Where have all of the independent hardware stores gone? Mostly, they went out of business, except for a few who affiliated with a buying group such as Ace Hardware.
One of the questions we are regularly asked is, ‘Will the jewelry industry become a duopoly? If so, who will the two dominant competitors likely be?‘ The jewelry industry is not likely to consolidate to the level of just two or three dominant competitors, simply because there is too much customer service required for this fashion-driven, luxury goods market niche. There are still some retail sectors which have not consolidated: wine stores, cobblers, florists, and a few others. This is the domain of the merchant who provides customer service levels that a giant like Wal-Mart cannot provide.
While we believe that independent jewelers will continue to go out of business at a measured pace, they won’t become extinct like the dinosaurs near term.
To succeed, merchants should mentally get out of the jewelry business and get into the business of jewelry. This is a major distinction we are making here. Most independent jewelers are in the business because they like diamonds, colored gemstones, and precious metals. Minding the store – going over financial reports, hiring good people, finding good locations – is secondary to selling luxury fashion merchandise. Those jewelers won’t be in business much longer.
The successful jewelers are in the business of jewelry. They focus on the business of jewelry before they buy the first sparkling gemstone. The successful jewelers pore over their monthly financials, looking for ways to improve their results. . If there is one financial measure that jewelers should review monthly – or better yet, or daily - it is cash flow. When the cash is flowing, everything else will pretty much take care of itself.

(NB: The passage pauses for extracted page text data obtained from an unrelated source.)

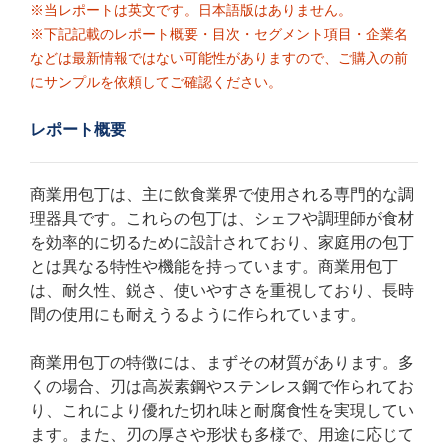
※当レポートは英文です。日本語版はありません。
※下記記載のレポート概要・目次・セグメント項目・企業名
などは最新情報ではない可能性がありますので、ご購入の前
にサンプルを依頼してご確認ください。
レポート概要
商業用包丁は、主に飲食業界で使用される専門的な調
理器具です。これらの包丁は、シェフや調理師が食材
を効率的に切るために設計されており、家庭用の包丁
とは異なる特性や機能を持っています。商業用包丁
は、耐久性、鋭さ、使いやすさを重視しており、長時
間の使用にも耐えうるように作られています。
商業用包丁の特徴には、まずその材質があります。多
くの場合、刃は高炭素鋼やステンレス鋼で作られてお
り、これにより優れた切れ味と耐腐食性を実現してい
ます。また、刃の厚さや形状も多様で、用途に応じて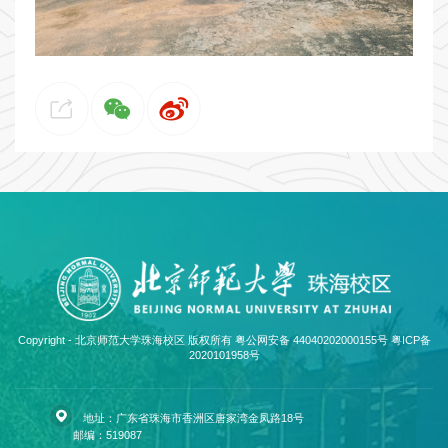
Copyright - 北京师范大学珠海校区 版权所有 粤公网安备 44040202000155号
粤ICP备
2020101958号
地址：广东省珠海市香洲区唐家湾金凤路18号
邮编：519087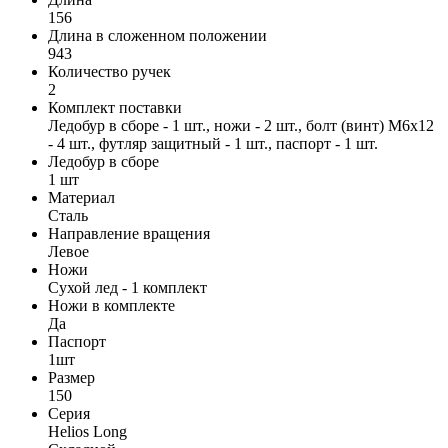
156
Длина в сложенном положении
943
Количество ручек
2
Комплект поставки
Ледобур в сборе - 1 шт., ножи - 2 шт., болт (винт) М6х12
- 4 шт., футляр защитный - 1 шт., паспорт - 1 шт.
Ледобур в сборе
1 шт
Материал
Сталь
Направление вращения
Левое
Ножи
Сухой лед - 1 комплект
Ножи в комплекте
Да
Паспорт
1шт
Размер
150
Серия
Helios Long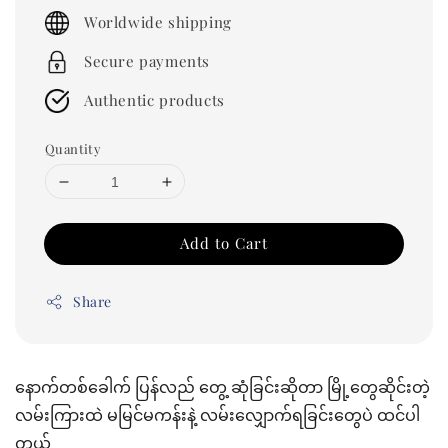
price
Worldwide shipping
Secure payments
Authentic products
Quantity
Add to Cart
Share
နောက်တစ်ခေါက် ပြန်လည် တွေ့ ဆုံခြင်းဆိုတာ မြို့တွေဆိုင်းတဲ့
လမ်းကြားထဲ မမြင်မကန်းနဲ့ လမ်းလျှောက်ရခြင်းတွေပဲ ထင်ပါ
တယ်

When a jeweler truly understands what it means to be in the business of jewelry, they could be successful running any retail operation – selling tires, televisions, or toys.
The key to success comes from first understanding the business of jewelry, leveraging that knowledge with one store, and then rolling it out to additional stores, rather then rushing out to open new stores to become a multi-store operation.

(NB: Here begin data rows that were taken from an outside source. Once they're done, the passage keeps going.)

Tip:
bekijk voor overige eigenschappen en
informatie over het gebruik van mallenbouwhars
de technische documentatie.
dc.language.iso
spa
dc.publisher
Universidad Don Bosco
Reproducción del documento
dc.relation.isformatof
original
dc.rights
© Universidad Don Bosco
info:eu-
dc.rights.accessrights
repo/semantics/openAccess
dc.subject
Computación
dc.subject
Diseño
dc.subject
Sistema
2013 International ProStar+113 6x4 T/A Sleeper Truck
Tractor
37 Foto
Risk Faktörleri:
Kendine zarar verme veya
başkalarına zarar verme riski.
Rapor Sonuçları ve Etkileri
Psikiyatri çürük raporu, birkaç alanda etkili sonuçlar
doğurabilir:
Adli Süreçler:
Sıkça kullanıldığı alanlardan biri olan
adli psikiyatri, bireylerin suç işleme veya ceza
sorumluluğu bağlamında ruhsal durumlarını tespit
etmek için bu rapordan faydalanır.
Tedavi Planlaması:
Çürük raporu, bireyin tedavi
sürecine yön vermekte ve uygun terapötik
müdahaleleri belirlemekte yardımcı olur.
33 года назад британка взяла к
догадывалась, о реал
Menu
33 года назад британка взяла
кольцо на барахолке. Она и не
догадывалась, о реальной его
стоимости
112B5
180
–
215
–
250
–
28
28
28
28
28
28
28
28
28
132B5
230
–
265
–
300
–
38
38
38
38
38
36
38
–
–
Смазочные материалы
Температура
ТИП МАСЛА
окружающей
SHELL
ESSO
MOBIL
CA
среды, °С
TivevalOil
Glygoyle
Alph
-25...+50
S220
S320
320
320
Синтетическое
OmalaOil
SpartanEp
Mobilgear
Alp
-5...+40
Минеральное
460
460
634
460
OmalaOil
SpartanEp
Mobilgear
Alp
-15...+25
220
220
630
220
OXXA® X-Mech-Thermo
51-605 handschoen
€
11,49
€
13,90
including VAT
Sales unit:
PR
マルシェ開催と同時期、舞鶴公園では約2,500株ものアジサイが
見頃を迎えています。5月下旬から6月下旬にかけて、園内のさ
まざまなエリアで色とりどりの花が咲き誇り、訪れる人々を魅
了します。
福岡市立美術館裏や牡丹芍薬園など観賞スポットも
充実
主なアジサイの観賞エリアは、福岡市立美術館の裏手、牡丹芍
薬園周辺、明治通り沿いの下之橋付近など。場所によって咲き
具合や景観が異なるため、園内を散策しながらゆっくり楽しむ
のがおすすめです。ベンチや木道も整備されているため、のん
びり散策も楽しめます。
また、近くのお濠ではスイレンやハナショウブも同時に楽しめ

Jewelers tend to be family operations, with the head of the family running the operation. It is imperative for family jewelers to bring in fresh outside viewpoints. We’d recommend that every jeweler form a Board of Advisors, including their banker and perhaps other successful business people around town. Join an industry “share” group. Broaden your horizons. And most of all, love making a profit more than you love those sparkling gemstones and shining precious metals.